**PROMPT 1**. In one to three sentences, explain why the author of the CamelCase question added caching of uppercaseLetters in the third edit.
**PROMPT 2**. Pick up the CamelCase string thread from the point where it stops, and continue it.

--- EXCERPT PROVIDED Enclosed Below ---

Separating CamelCase string into space-separated words
Asked Answered
B

14

35

I would like to separate a CamelCase string into space-separated words in a new string. Here is what I have so far:

var camelCaps: String {
    guard self.count > 0 else { return self }
    var newString: String = ""

    let uppercase = CharacterSet.uppercaseLetters
    let first = self.unicodeScalars.first!
    newString.append(Character(first))
    for scalar in self.unicodeScalars.dropFirst() {
        if uppercase.contains(scalar) {
            newString.append(" ")
        }
        let character = Character(scalar)
        newString.append(character)
    }

    return newString
}

let aCamelCaps = "aCamelCaps"
let camelCapped = aCamelCaps.camelCaps // Produce: "a Camel Caps"

let anotherCamelCaps = "ÄnotherCamelCaps"
let anotherCamelCapped = anotherCamelCaps.camelCaps // "Änother Camel Caps"

I'm inclined to suspect that this may not be the most efficient way to convert to space-separated words, if I call it in a tight loop, or 1000's of times. Are there more efficient ways to do this in Swift?

[Edit 1:] The solution I require should remain general for Unicode scalars, not specific to Roman ASCII "A..Z".

[Edit 2:] The solution should also skip the first letter, i.e. not prepend a space before the first letter.

[Edit 3:] Updated for Swift 4 syntax, and added caching of uppercaseLetters, which improves performance in very long strings and tight loops.

Bremble answered 22/12, 2016 at 22:40 Comment(3)
Single line return unicodeScalars.reduce("") { CharacterSet.uppercaseLetters.contains($1) ? $0 + " " + String($1) : $0 + String($1)}Squall
How to deal with string with consecutive capital characters? for eg: with above code "upperCased LETTERS" is returned as "upper Cased L E T T E R S". While the expected output is "upper Cased Letters".Bezant
@Bezant Simply check the string being created, $0 in our case, and see if the last letter is uppercase also. If yes, you just add the character, $1, with no space.Perversity
A
10

As far as I tested on my old MacBook, your code seems to be efficient enough for short strings:

import Foundation

extension String {

    var camelCaps: String {
        var newString: String = ""

        let upperCase = CharacterSet.uppercaseLetters
        for scalar in self.unicodeScalars {
            if upperCase.contains(scalar) {
                newString.append(" ")

--- End of Enclosed EXCERPT PROVIDED ---
--- SOURCE MATERIAL Enclosed Below ---

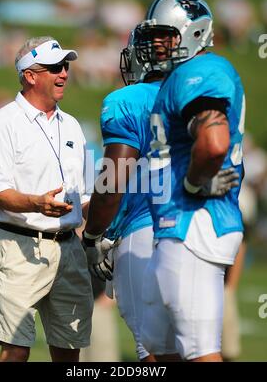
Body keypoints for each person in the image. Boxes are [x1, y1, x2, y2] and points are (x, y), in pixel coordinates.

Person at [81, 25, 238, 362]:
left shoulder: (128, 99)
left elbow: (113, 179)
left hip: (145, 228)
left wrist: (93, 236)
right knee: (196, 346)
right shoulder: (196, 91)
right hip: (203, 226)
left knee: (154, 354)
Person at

--- End of Enclosed SOURCE MATERIAL ---
--- SOURCE MATERIAL Enclosed Below ---

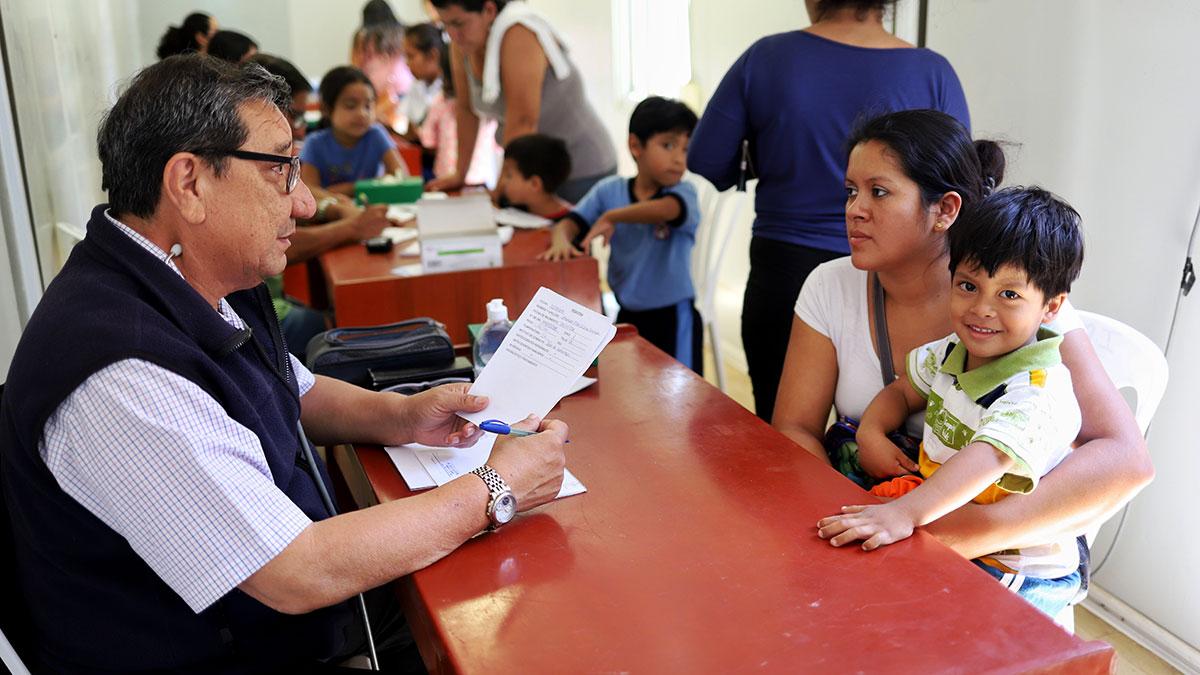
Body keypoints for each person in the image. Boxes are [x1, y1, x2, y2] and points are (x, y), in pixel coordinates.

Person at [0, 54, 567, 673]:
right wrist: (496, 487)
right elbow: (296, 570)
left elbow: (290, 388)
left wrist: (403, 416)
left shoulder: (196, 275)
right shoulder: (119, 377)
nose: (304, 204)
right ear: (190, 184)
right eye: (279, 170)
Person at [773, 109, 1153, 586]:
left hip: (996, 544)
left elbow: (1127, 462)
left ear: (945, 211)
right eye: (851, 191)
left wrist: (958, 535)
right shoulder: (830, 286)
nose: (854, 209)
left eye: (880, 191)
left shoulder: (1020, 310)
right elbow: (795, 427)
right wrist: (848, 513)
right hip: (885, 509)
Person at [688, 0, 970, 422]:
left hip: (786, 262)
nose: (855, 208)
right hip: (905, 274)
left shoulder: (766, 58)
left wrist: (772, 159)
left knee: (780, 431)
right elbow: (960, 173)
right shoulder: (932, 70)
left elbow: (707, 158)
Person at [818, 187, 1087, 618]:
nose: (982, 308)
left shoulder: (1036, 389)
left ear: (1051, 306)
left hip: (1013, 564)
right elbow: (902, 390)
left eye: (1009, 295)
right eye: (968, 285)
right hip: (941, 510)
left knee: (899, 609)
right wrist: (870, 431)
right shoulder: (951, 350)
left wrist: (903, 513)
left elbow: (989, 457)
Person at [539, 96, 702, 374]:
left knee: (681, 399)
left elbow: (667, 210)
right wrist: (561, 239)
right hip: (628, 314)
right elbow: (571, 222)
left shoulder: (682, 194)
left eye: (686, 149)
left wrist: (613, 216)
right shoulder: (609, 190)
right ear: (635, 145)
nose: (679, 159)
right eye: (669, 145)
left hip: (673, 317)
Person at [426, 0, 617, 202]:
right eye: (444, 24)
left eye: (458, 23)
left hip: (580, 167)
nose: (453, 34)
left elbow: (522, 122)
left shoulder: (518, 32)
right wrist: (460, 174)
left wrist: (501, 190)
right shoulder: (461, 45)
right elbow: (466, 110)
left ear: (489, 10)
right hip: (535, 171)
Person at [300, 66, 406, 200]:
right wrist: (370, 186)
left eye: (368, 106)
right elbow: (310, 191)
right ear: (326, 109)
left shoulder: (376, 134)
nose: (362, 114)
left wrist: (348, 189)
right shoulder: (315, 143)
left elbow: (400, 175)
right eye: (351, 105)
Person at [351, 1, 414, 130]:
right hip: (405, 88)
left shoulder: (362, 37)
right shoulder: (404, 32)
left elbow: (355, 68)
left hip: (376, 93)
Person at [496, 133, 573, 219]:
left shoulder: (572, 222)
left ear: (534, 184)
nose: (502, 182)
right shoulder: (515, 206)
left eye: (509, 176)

--- End of Enclosed SOURCE MATERIAL ---

**OUTPUT 1**. The author cached uppercaseLetters because doing so improves performance on very long strings and in tight loops. This matters because the author suspected the original approach would not be efficient enough when called in a tight loop or thousands of times.

**OUTPUT 2**.
            }
            let character = Character(scalar)
            newString.append(character)
        }

        return newString
    }

    var camelCaps2: String {
        var newString: String = ""

        let upperCase = CharacterSet.uppercaseLetters
        var range = self.startIndex..<self.endIndex
        while let foundRange = self.rangeOfCharacter(from: upperCase,range: range) {
            newString += self.substring(with: range.lowerBound..<foundRange.lowerBound)
            newString += " "
            newString += self.substring(with: foundRange)

            range = foundRange.upperBound..<self.endIndex
        }
        newString += self.substring(with: range)

        return newString
    }

    var camelCaps3: String {
        struct My {
            static let regex = try! NSRegularExpression(pattern: "[A-Z]")
        }
        return My.regex.stringByReplacingMatches(in: self, range: NSRange(0..<self.utf16.count), withTemplate: " $0")
    }
}
let aCamelCaps = "aCamelCaps"

assert(aCamelCaps.camelCaps == aCamelCaps.camelCaps2)
assert(aCamelCaps.camelCaps == aCamelCaps.camelCaps3)

let t0 = Date().timeIntervalSinceReferenceDate

for _ in 0..<1_000_000 {
    let aCamelCaps = "aCamelCaps"

    let camelCapped = aCamelCaps.camelCaps
}

let t1 = Date().timeIntervalSinceReferenceDate
print(t1-t0) //->4.78703999519348

for _ in 0..<1_000_000 {
    let aCamelCaps = "aCamelCaps"

    let camelCapped = aCamelCaps.camelCaps2
}

let t2 = Date().timeIntervalSinceReferenceDate
print(t2-t1) //->10.5831440091133

for _ in 0..<1_000_000 {
    let aCamelCaps = "aCamelCaps"

    let camelCapped = aCamelCaps.camelCaps3
}

let t3 = Date().timeIntervalSinceReferenceDate
print(t3-t2) //->14.2085000276566

(Do not try to test the code above in the Playground. The numbers are taken from a single trial executed as a CommandLine app.)

Armagh answered 23/12, 2016 at 6:53 Comment(3)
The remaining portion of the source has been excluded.